**TASK PROMPT:** In the entries below, every line that contains "Reading" must be located and copied.

**DATA PROVIDED:**
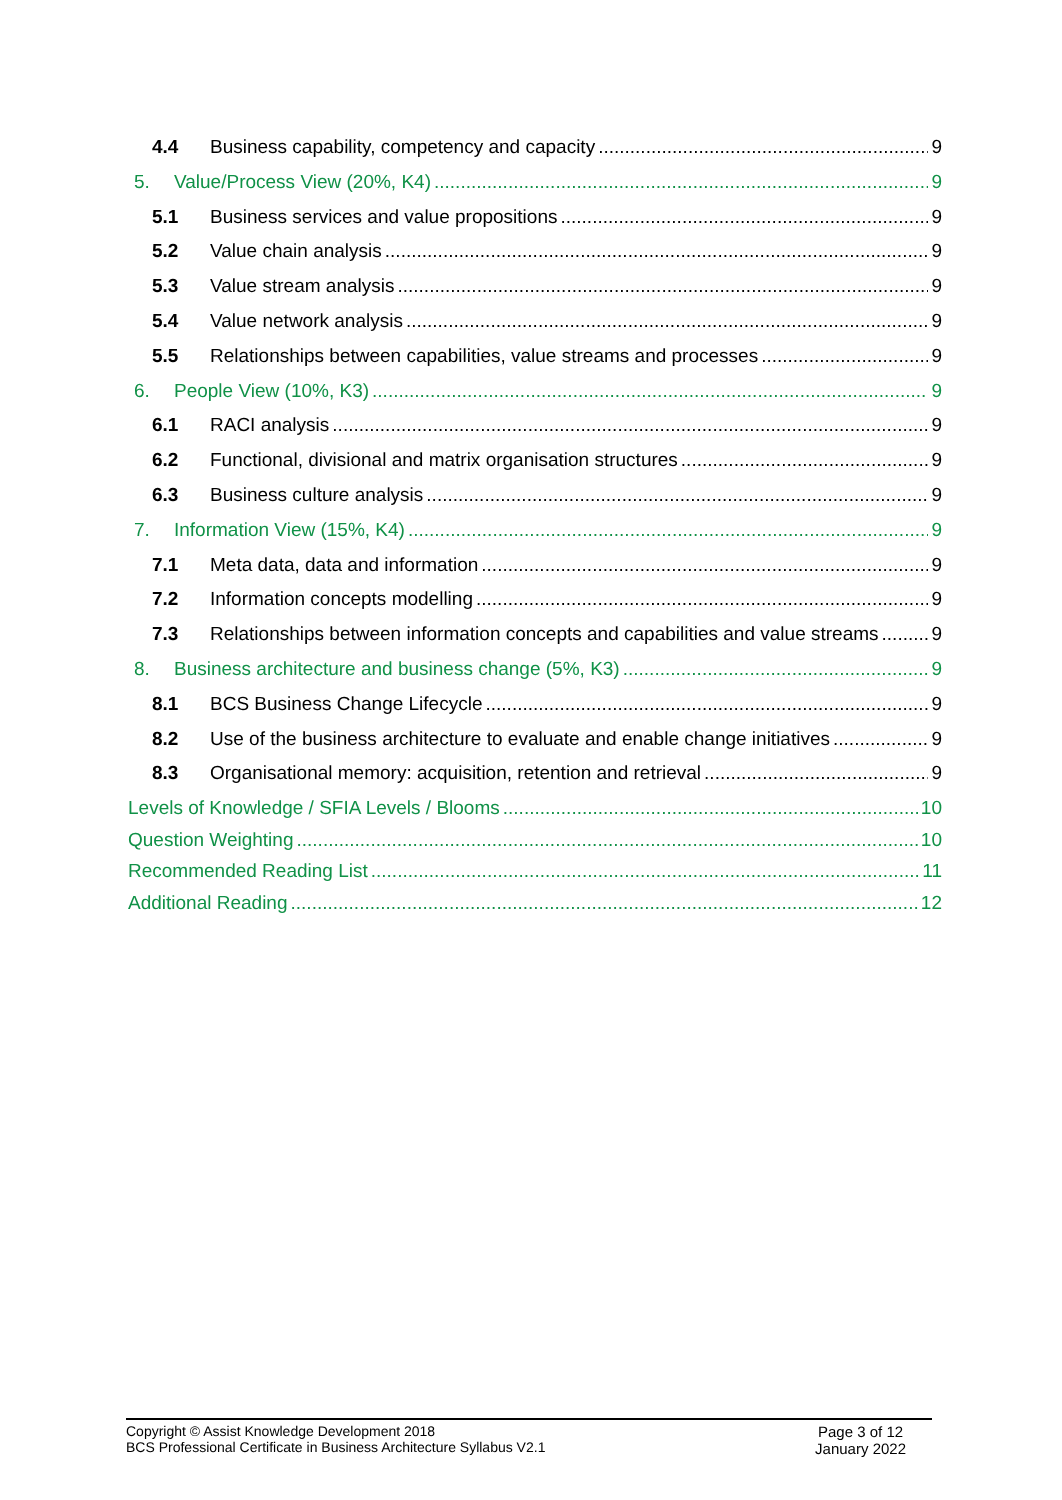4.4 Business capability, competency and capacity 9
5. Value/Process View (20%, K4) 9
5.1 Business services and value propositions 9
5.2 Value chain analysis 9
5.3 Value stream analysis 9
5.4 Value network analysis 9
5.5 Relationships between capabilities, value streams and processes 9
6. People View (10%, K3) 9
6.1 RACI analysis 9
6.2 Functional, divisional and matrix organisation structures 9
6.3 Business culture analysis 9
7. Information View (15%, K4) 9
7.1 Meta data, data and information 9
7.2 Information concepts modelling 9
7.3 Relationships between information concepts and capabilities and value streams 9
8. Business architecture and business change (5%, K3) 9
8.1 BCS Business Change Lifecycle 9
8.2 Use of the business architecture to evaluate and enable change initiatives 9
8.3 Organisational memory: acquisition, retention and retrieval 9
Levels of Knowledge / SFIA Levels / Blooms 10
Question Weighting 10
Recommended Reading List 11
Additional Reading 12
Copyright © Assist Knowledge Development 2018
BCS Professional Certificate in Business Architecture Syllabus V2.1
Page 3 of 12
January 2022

**EXERCISE RESPONSE:**
Recommended Reading List 11
Additional Reading 12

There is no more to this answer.